Friday, May 30, 2008

marketplace in Ulus

Ankara, May 29, 2008

My sister's last day in Turkey, we went shopping in Ulus, a historic neighborhood in north-central Ankara, where from the broad, grimy, cacophonous Ataturk Boulevard, smaller streets and alleyways spread up toward the castle. At the base of the hill is a typical urban marketplace, with an indoor area dedicated to food ringed by small shops, shoulder to shoulder, selling baby clothes, teapots, drill bits, nuts and spices, and any other household item you might want. With the clock ticking toward our date with auntie Turkan and uncle Faruk across town, and the list of people to buy gifts for glaring at her, Kate got down to business. In the kitchen shop, she bargained like a pro with a short, balding, tight-lipped man. A true professional, he held his own in the haggling, but Kate came away with a good deal on tea pots, glasses, saucers and spoons.

She spoke, and I interpreted. Mind you, I speak Turkish poorly. It helps that I have pactice working profesionally as a Spanish interpreter, but interpreting Turkish feels like batting practice, with baseballs flying at me from two machines set to super-fast.

Meanwhile, the salesman's coworker shuffled between us and the door, where called out the shop's wares, prices for soup pots and such. He was taller, thin, mustachioed, smoking, wearing a straw cowboy hat. He smirked as he sized us up and asked us where we were from, then turned to help an elderly couple wearing Muslim skullcap and headscarf. Soon he bounced back to where we were, tapping a few piles of tea saucers. When Kate looked up to see what the racket was, he opened his eyes wide, pointed to one as if to say "check this out," then banged dozen saucer piles in quick succession, like a xylophone. We chuckled, his coworker scowled. Later he came up to me, grabbed my forearm, pointed at my sea star tattoo, and in the simplest of body language, he asked, "what's all this about?" I answered in kind, "who knows?" Looking at me in the eye, up close, he smiled, and went back to yelling for customers at the door.

too cool for Istanbul

Bebek, May 23, 2008

In this chic neighborhood, a young man walks alone past yachts and scrappy fishing boats. His t-shirt says, in English of course: Define girlfriend.

◆ ◆ ◆ ◆ ◆

### DIRECTIONS
Answer these questions about the blog post on separate lines, numbering each answer to match:
1. In the kitchen shop in Ulus, what items did Kate get a good deal on?
2. In which language does the writer have practice working professionally as an interpreter?
3. What does the t-shirt of the young man walking in Bebek say?
The data that comes next has nothing to do with the blog post.

### DATA PROVIDED
◆ ◆ ◆ ◆ ◆

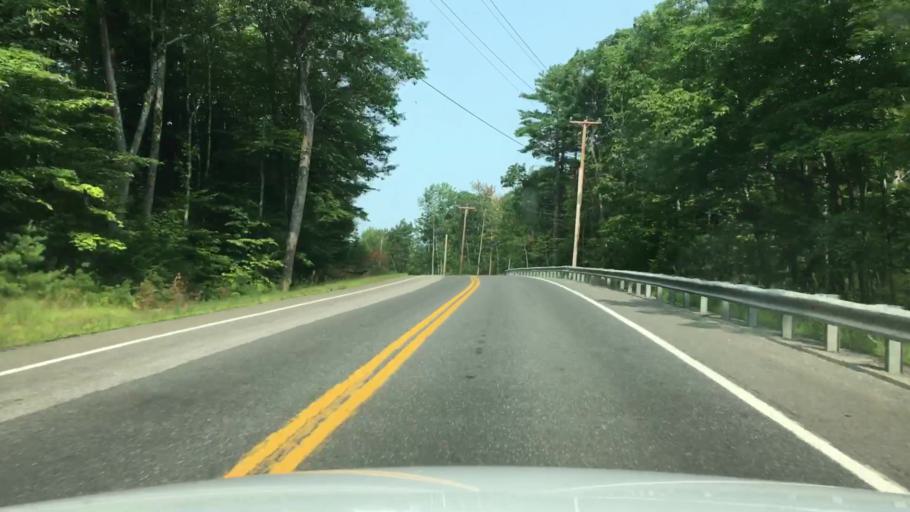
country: US
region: Maine
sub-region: Kennebec County
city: Augusta
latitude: 44.3159
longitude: -69.7210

◆ ◆ ◆ ◆ ◆

### RESULT OF THIS EXERCISE
1. Tea pots, glasses, saucers and spoons.
2. Spanish.
3. "Define girlfriend."